Samuel Máñez
- Samuel Mánez circa 2001

Personal information
- Full name: Jose Samuel Máñez Reyes
- Date of birth: 13 December 1972
- Place of birth: Tenexpa, Guerrero, Mexico
- Date of death: 26 December 2002 (aged 30)
- Place of death: Xalapa, Veracruz, Mexico
- Height: 1.77 m (5 ft 9+1⁄2 in)
- Position: Goalkeeper

Senior career*
- Years: Team / Apps / (Gls)
- 1995: Atlante / 2 / (0)
- 1997–1999: Real Zacatecas / 40 / (0)
- 2000–2002: Irapuato / 43 / (0)
- 2002: Veracruz / 31 / (0)

= Samuel Máñez =

Mexican footballer (1972-2002)

Samuel Máñez (December 13, 1972 - December 26, 2002), was a Mexican footballer, known as San Máñez (Saint Máñez), in reference to his death, he was considered a saint to many fans.

==Career==
Born in Guerrero, Máñez began playing semi-professional football at the age of 18 with Barracudas de Acapulco in the third Division he went on a try out to Atlas but returned to Acapulco to play with Delfines de Acapulco. in 1995 Acapulco played a match vs first division team Atlante and from there Atlante's Manager Ricardo La Volpe saw potential in him and took young Mañez to the team. his debut in the First Division was September 24, 1995 vs Toros Neza, game in which they lost 0–3.

At the end of the season, Mañez was sent to Pumas UNAM, but nothing was established and he had to return to Acapulco. He did not find a team and Samuel Mañez took the decision of going to the United States for a better life and to forget about soccer, but he soon returned and he returned to play soccer with Real Sociedad de Zacatecas of the Primera División A, He made it to the Final in his first year back but lost.

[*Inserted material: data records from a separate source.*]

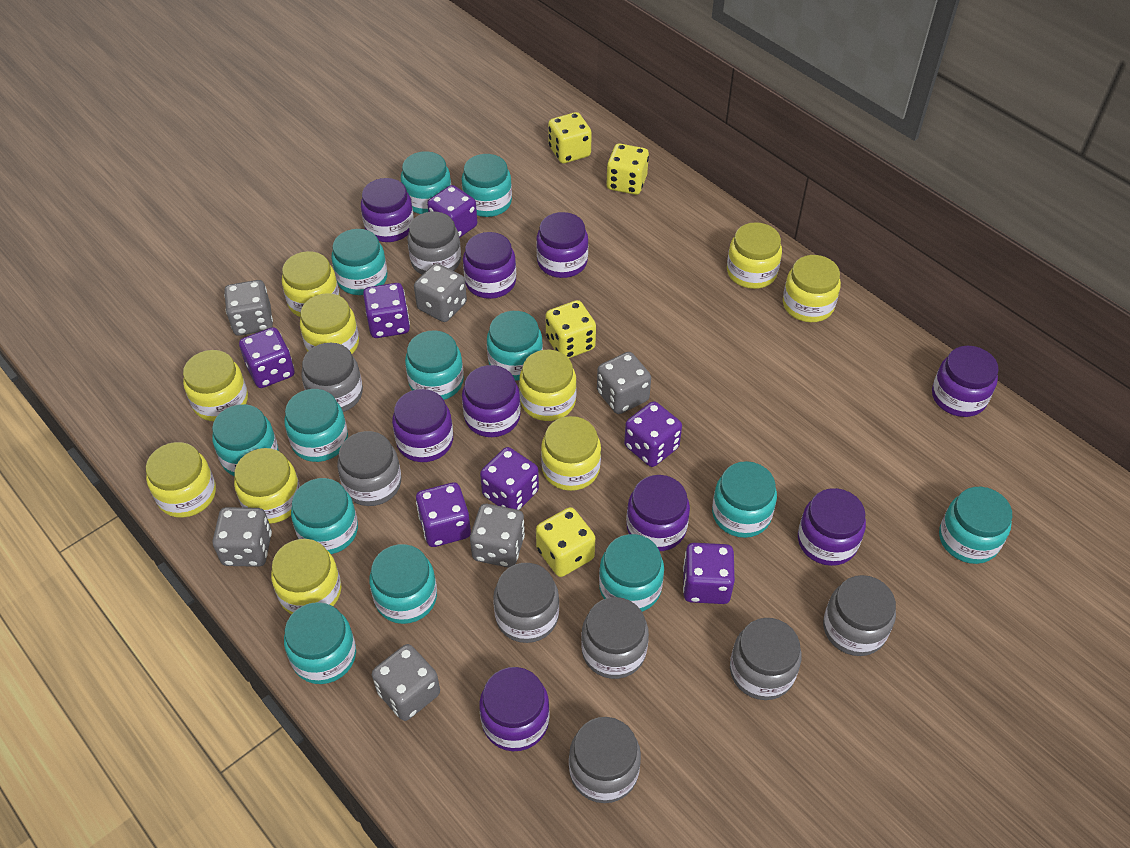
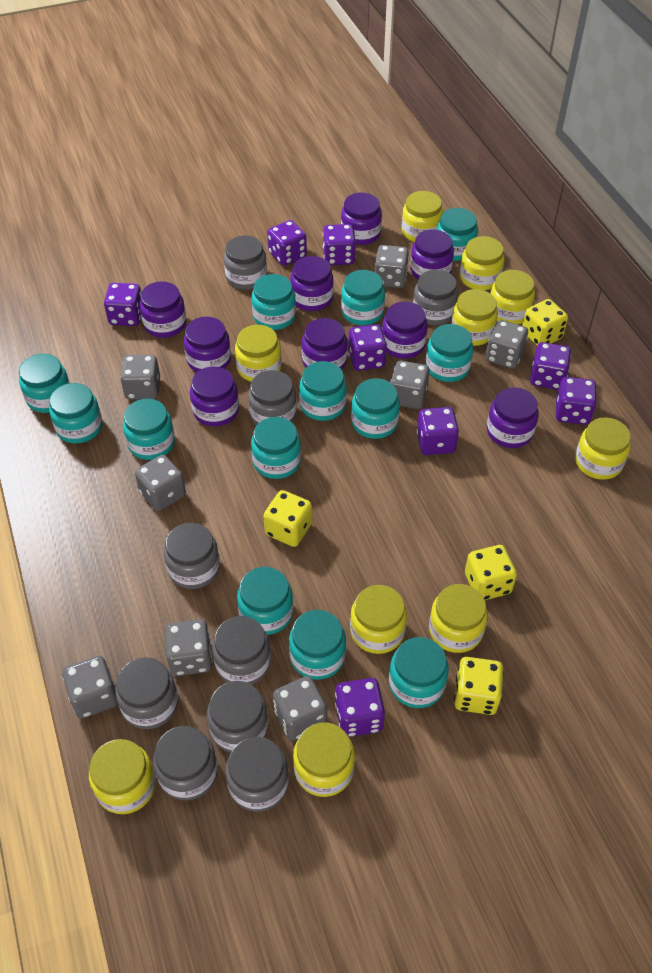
grey dice: 6 -> 8
grey jar: 8 -> 9
purple dice: 7 -> 8

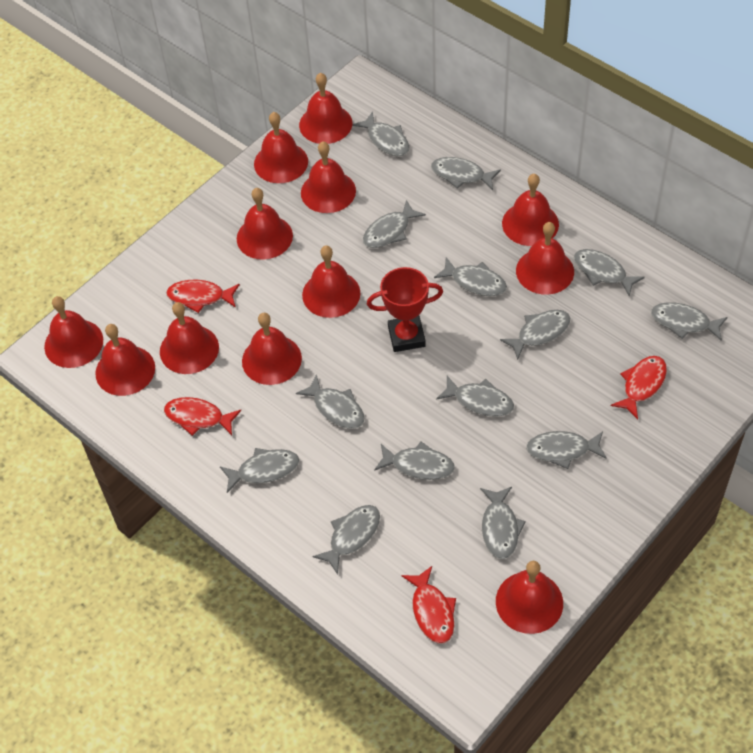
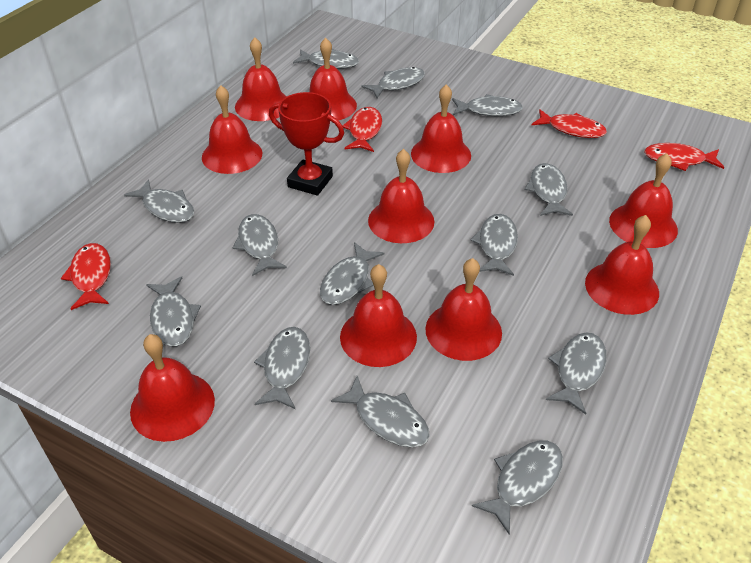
grey fish: 14 -> 13
red bell: 12 -> 10

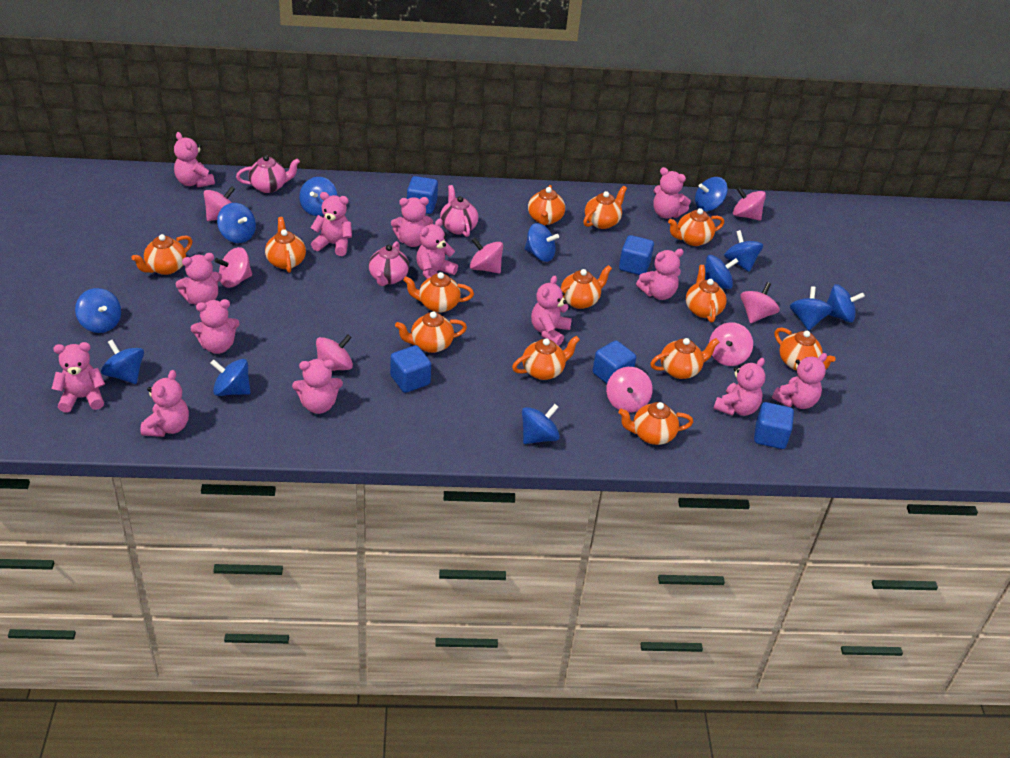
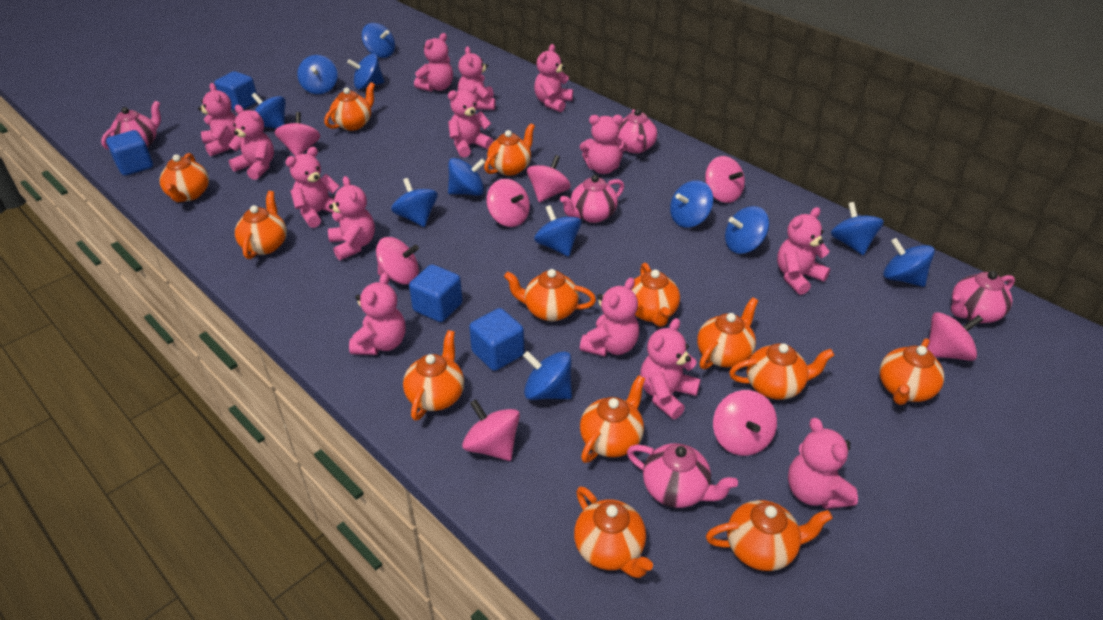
blue cube: 5 -> 4
pink teapot: 3 -> 5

Mañez was brought to Irapuato and played for Irapuato FC. He was a vital role in Irapuato's promotion in 2000. He was considered to be one of Irapuato's best players.

==Honours==
- Real Zacatecas
- Primera División A: runner-up Invierno 1997

- Irapuato
- Primera División A: Verano 2000

==Death==
Máñez died in a car accident on the México-Veracruz highway on 26 December 2002, after returning to his club from the Christmas holiday season. A girl was also killed in the accident, which left Máñez' wife and two children injured.